The inaugural York Road Free Music and Arts Festival is taking place from 4 p.m. to 9 p.m. on Saturday.

It will take over the intersection of Woodbourne Avenue at York Road - specifically, the Family Dollar parking lot and part of Woodbourne - with about 20 craft vendors and 10 food/beverage vendors.

The York Road Free Music & Arts Festival is planned for Oct. 19
The York Road Free Music & Arts Festival is planned for Oct. 19

The event will be headlined by Easy Star All Stars, and will feature local vendors like Atwater's, and a 21-and-older area serving alcohol that will be hosted by Mother's Grille.

The festival is a debut of sorts for the York Road Improvement District, which is focused on reviving the corridor between Northern Parkway and 42nd Street.

Besides the Festival, the group is looking at a number of ways of repurposing streets or blocks for public events, said new executive director Samuel Storey.

York Road has long been a dividing line between the more prestigious, stately neighborhoods to its west (Guilford and Homeland), and the more low-key homes (including many rowhouses) in the Govans and Pen Lucy neighborhoods to the east.

Asked about this historic divide, Storey said:

We view our role as really connecting the east and the west... We view York Road as being a zipper, or has the opportunity to be a zipper, to two sides of the community that, as you said, has been divided, and really had a lot of differences and division and blockades over the years. Some of those have been intentional, historically. York Road was a part of redlining, was really ground zero to redlining back in the day. My organization has really been deliberate and intentional at seeing how my organization can help bridge that divide.

He noted the group also hopes to bridge the divide between north and south - between the area of Belvedere Square and the Pen Lucy community.

The nearby Loyola University and Notre Dame of Maryland University are major supporters of the initiative, including getting student volunteers to go door-to-door giving out fliers.
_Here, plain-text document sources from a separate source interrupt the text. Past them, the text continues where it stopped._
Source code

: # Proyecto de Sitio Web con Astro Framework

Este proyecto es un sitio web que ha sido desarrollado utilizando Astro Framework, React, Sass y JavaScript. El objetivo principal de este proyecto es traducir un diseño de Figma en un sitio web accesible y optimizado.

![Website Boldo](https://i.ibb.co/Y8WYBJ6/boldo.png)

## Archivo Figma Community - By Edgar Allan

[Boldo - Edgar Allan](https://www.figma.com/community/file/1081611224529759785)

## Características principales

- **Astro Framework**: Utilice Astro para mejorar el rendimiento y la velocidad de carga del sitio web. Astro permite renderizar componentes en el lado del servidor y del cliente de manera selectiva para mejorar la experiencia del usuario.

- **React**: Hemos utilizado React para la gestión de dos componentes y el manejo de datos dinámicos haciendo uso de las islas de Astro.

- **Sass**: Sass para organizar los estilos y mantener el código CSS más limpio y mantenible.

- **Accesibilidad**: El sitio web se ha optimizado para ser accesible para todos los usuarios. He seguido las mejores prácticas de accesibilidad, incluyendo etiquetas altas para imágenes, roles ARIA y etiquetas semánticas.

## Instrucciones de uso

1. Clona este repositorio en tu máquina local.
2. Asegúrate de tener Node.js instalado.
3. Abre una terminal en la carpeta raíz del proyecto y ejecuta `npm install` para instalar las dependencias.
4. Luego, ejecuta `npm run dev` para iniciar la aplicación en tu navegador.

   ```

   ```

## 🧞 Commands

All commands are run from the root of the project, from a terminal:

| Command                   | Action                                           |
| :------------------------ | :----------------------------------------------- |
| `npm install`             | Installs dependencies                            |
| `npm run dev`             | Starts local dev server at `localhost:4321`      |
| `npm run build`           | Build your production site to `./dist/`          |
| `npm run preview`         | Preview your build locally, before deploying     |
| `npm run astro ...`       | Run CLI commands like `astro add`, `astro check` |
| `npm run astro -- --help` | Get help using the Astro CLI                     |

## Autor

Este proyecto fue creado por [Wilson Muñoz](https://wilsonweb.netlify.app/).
Storey is a Loyola employee, and the university sponsored his position to help kick off the organization.

The group is in the process of transforming Lortz Lane - a small alley-like street between Bellona Avenue and York Road, next to Nailah's Kitchen and Heritage Smokehouse - into a "multimodal space that can be shut down and can have markets and fairs, can have a safe walkway for students coming from Govans Elementary. So we're having art, all kinds of pedestrian resources, tables and chairs and things like that."

They also just got site control of a small triangular plot of land where Bellona meets York that they plan to develop into a park space, with outdoor recreation space, a modular pop-up retail space, and concrete steps for a small ampitheater-like area, said Storey.

The project already has some contributions from Loyola, and from Maryland Housing and Community Development.

"It's going to be like a really beautiful, imaginative, arts-filled space," Storey said - and added that they're making sure to have equitable representation from communities on both sides of York Road, to "reimagine a lot of our public spaces that just seem like a forgotten road or a dangerous thoroughfare"

Everyone should be able to feel safe and welcomed into every part of our community.

Part of the work includes improving safety and security. The York Road Improvement District is bringing in new lighting, improved visibility, four armed security guards and Safe Streets representatives for the Music & Arts Festival.

"We are taking a zero tolerance policy to any violence of any kind," said Storey.